Documenting five years of BBC politicisation of Christmas

Christmas is coming and with it – if the BBC’s record over the past five years is anything to go by – the usual politicised reporting from the Middle East.

Christmas Eve of 2011, for example, saw Jon Donnison piling on the pathos in a reworking of the well-worn ‘Bethlehem shepherds’ theme on Radio 4’s ‘Today’ programme.  

“There are still shepherds in Bethlehem 2000 years on from the nativity but as our West Bank correspondent Jon Donnison reports, Jewish settlement expansion there has made the life of the shepherd increasingly limited.”knell-2011-nativity

On the same day the BBC News website published a particularly egregious example of campaigning propaganda produced by Yolande Knell under the transparent title of “Bethlehem’s modern-day nativity characters“. 

In 2012 Kevin Connolly reported on Christians in the Middle East while managing to omit any mention of the one country in which they thrive and Jon Donnison produced a politically opportunistic report from Bethlehem.

Bethlehem was also the location for a 2013 report from Yolande Knell in which she promoted inaccurate information about the anti-terrorist fence.

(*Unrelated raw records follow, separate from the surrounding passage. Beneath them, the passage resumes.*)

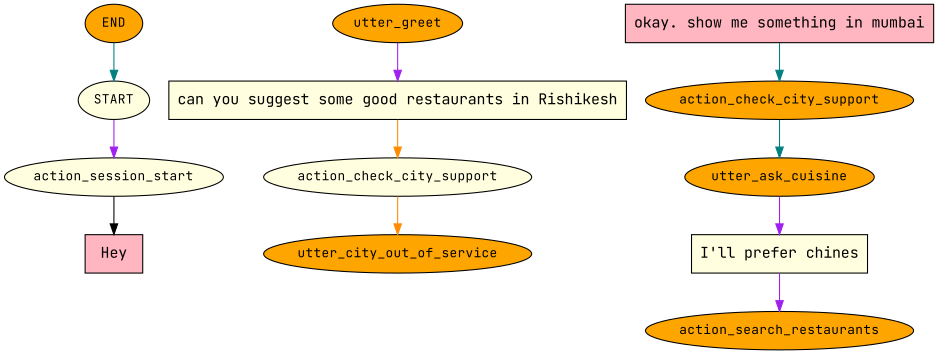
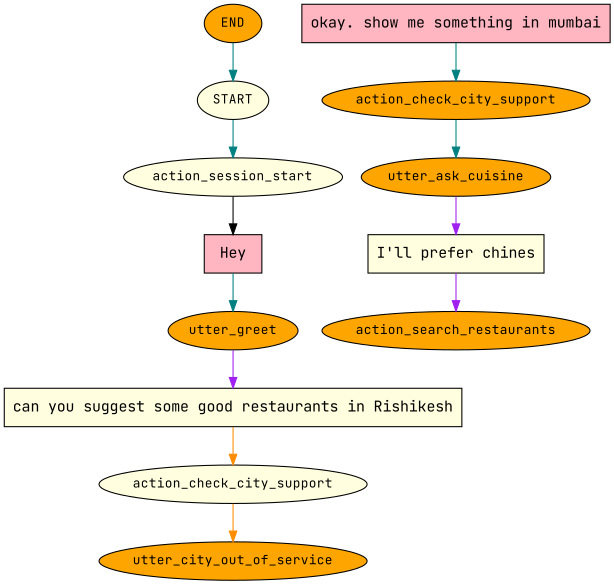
  digraph {
    fontname="JetBrains Mono"
    node [fillcolor=orange fontname="JetBrains Mono" fontsize=12 style=filled]
    edge [color=purple fontname="JetBrains Mono"]
    n1 [fillcolor=lightyellow label=START]
    n2 [fillcolor=lightyellow label=action_session_start]
    n3 [label=END]
    n4 [fillcolor=lightpink label=Hey shape=rect fontsize=""]
    n5 [label=utter_greet]
    n6 [fillcolor=lightyellow label="can you suggest some good restaurants in Rishikesh" shape=rect fontsize=""]
    n7 [fillcolor=lightyellow label=action_check_city_support]
    n8 [label=utter_city_out_of_service]
    n9 [fillcolor=lightpink label="okay. show me something in mumbai" shape=rect fontsize=""]
    n10 [label=action_check_city_support]
    n11 [label=utter_ask_cuisine]
    n12 [fillcolor=lightyellow label="I'll prefer chines" shape=rect fontsize=""]
    n13 [label=action_search_restaurants]
-   n1 -> n2
+   n1 -> n2 [color=teal]
    n2 -> n4 [color=black]
    n3 -> n1 [color=teal]
+   n4 -> n5 [color=teal]
    n5 -> n6
    n6 -> n7 [color=darkorange]
    n7 -> n8 [color=darkorange]
    n9 -> n10 [color=teal]
    n10 -> n11 [color=teal]
    n11 -> n12
    n12 -> n13
  }
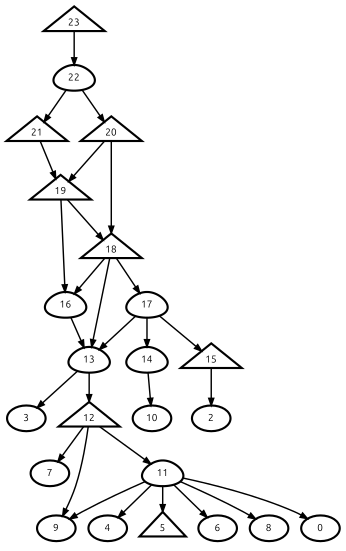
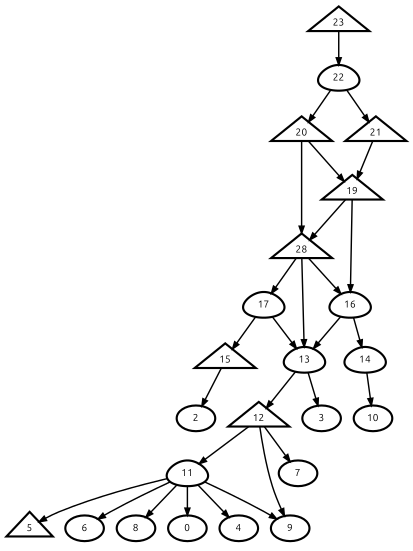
  digraph {
    fontname=Ubuntu
    node [fontname=Ubuntu penwidth=3]
    edge [fontname=Ubuntu penwidth=2]
    n1 [label=0]
    n2 [label=2]
    n3 [label=3]
    n4 [label=4]
    n5 [label=5 shape=triangle]
    n6 [label=6]
    n7 [label=7]
    n8 [label=8]
    n9 [label=9]
    n10 [label=10]
    n11 [label=11 shape=egg]
    n12 [label=13 shape=egg]
    n13 [label=12 shape=triangle]
    n14 [label=14 shape=egg]
    n15 [label=16 shape=egg]
    n16 [label=17 shape=egg]
    n17 [label=15 shape=triangle]
    n18 [label=22 shape=egg]
    n19 [label=20 shape=triangle]
    n20 [label=21 shape=triangle]
-   n21 [label=18 shape=triangle]
+   n21 [label=28 shape=triangle]
    n22 [label=19 shape=triangle]
    n23 [label=23 shape=triangle]
    n11 -> n1
    n11 -> n4
    n11 -> n5
    n11 -> n6
    n11 -> n8
    n11 -> n9
    n12 -> n3
    n12 -> n13
    n13 -> n7
    n13 -> n9
    n13 -> n11
    n14 -> n10
    n15 -> n12
-   n16 -> n14
+   n15 -> n14
    n16 -> n12
    n16 -> n17
    n17 -> n2
    n18 -> n19
    n18 -> n20
    n19 -> n21
    n19 -> n22
    n20 -> n22
    n21 -> n12
    n21 -> n15
    n21 -> n16
    n22 -> n15
    n22 -> n21
    n23 -> n18
  }
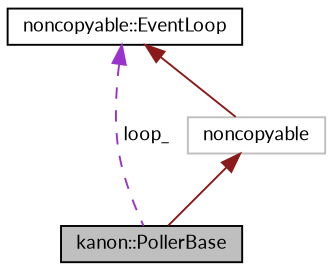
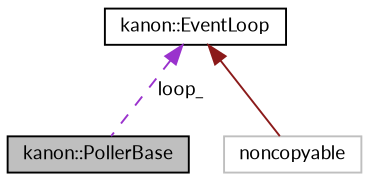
  digraph {
    fontname=Lato
    node [color=black fontname=Lato fontsize=10 shape=record]
    edge [color=firebrick4 dir=back fontname=Lato fontsize=10 labelfontname=Helvetica labelfontsize=10 style=solid]
    n1 [fillcolor=grey75 fontcolor=black height=0.2 label="kanon::PollerBase" style=filled width=0.4]
    n2 [color=grey75 height=0.2 label=noncopyable width=0.4]
-   n3 [height=0.2 label="noncopyable::EventLoop" width=0.4]
-   n2 -> n1
+   n3 [height=0.2 label="kanon::EventLoop" width=0.4]
    n3 -> n1 [color=darkorchid3 label=" loop_" style=dashed]
    n3 -> n2
  }
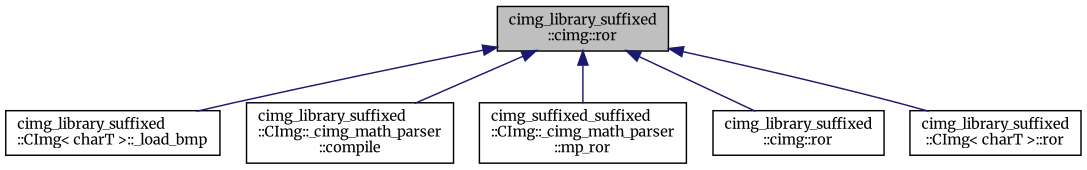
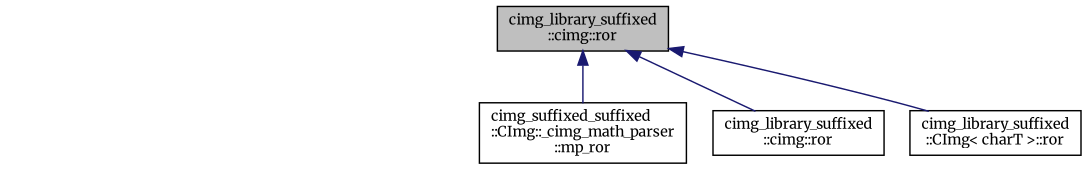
  digraph {
    fontname=Merriweather
    rankdir=TB
    node [color=black fillcolor=white fontname=Merriweather fontsize=10 shape=record style=filled]
    edge [color=midnightblue dir=back fontname=Merriweather fontsize=10 labelfontname=Helvetica labelfontsize=10 style=solid]
    n1 [fillcolor=grey75 fontcolor=black height=0.2 label="cimg_library_suffixed\l::cimg::ror" width=0.4]
-   n2 [height=0.2 label="cimg_library_suffixed\l::CImg\< charT \>::_load_bmp" width=0.4]
-   n3 [height=0.2 label="cimg_library_suffixed\l::CImg::_cimg_math_parser\l::compile" width=0.4]
    n4 [height=0.2 label="cimg_suffixed_suffixed\l::CImg::_cimg_math_parser\l::mp_ror" width=0.4]
    n5 [height=0.2 label="cimg_library_suffixed\l::cimg::ror" width=0.4]
    n6 [height=0.2 label="cimg_library_suffixed\l::CImg\< charT \>::ror" width=0.4]
-   n1 -> n2
-   n1 -> n3
    n1 -> n4
    n1 -> n5
    n1 -> n6
  }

“In the Bethlehem Governorate there are more than twenty Pal..err…Israeli settlements and now Israel’s West Bank separation barrier. It appears as a high concrete wall around Bethlehem and the people here complain that it has strangled their economy. Israel says of course that it was built for security but the Palestinians view it as a land grab.”

A multi-platform item promoted a smear from a patron of the Palestine Solidarity Campaign.Knell Bethlehem main

Political messaging concerning the anti-terrorist fence also dominated a Christmas 2014 report on the BBC News website and Yolande Knell produced an audio report and a written report from Bethlehem in which she blamed “the dwindling number of Christians in the Holy Land” on “Israel’s occupation”.

Reporting again from Bethlehem in 2015, Yolande Knell revisited the ‘nativity characters’ theme in a multi-media feature focusing on politicised messaging concerning the anti-terrorist fence. An audio report by Knell broadcast on the BBC World Service was notable for its adherence to PLO media guidance.

Let’s hope that this year the BBC Jerusalem bureau can resist the temptation to exploit Christmas for the promotion of opportunistic politicised messaging and perhaps even come up with some original reporting about the Middle East’s beleaguered Christians.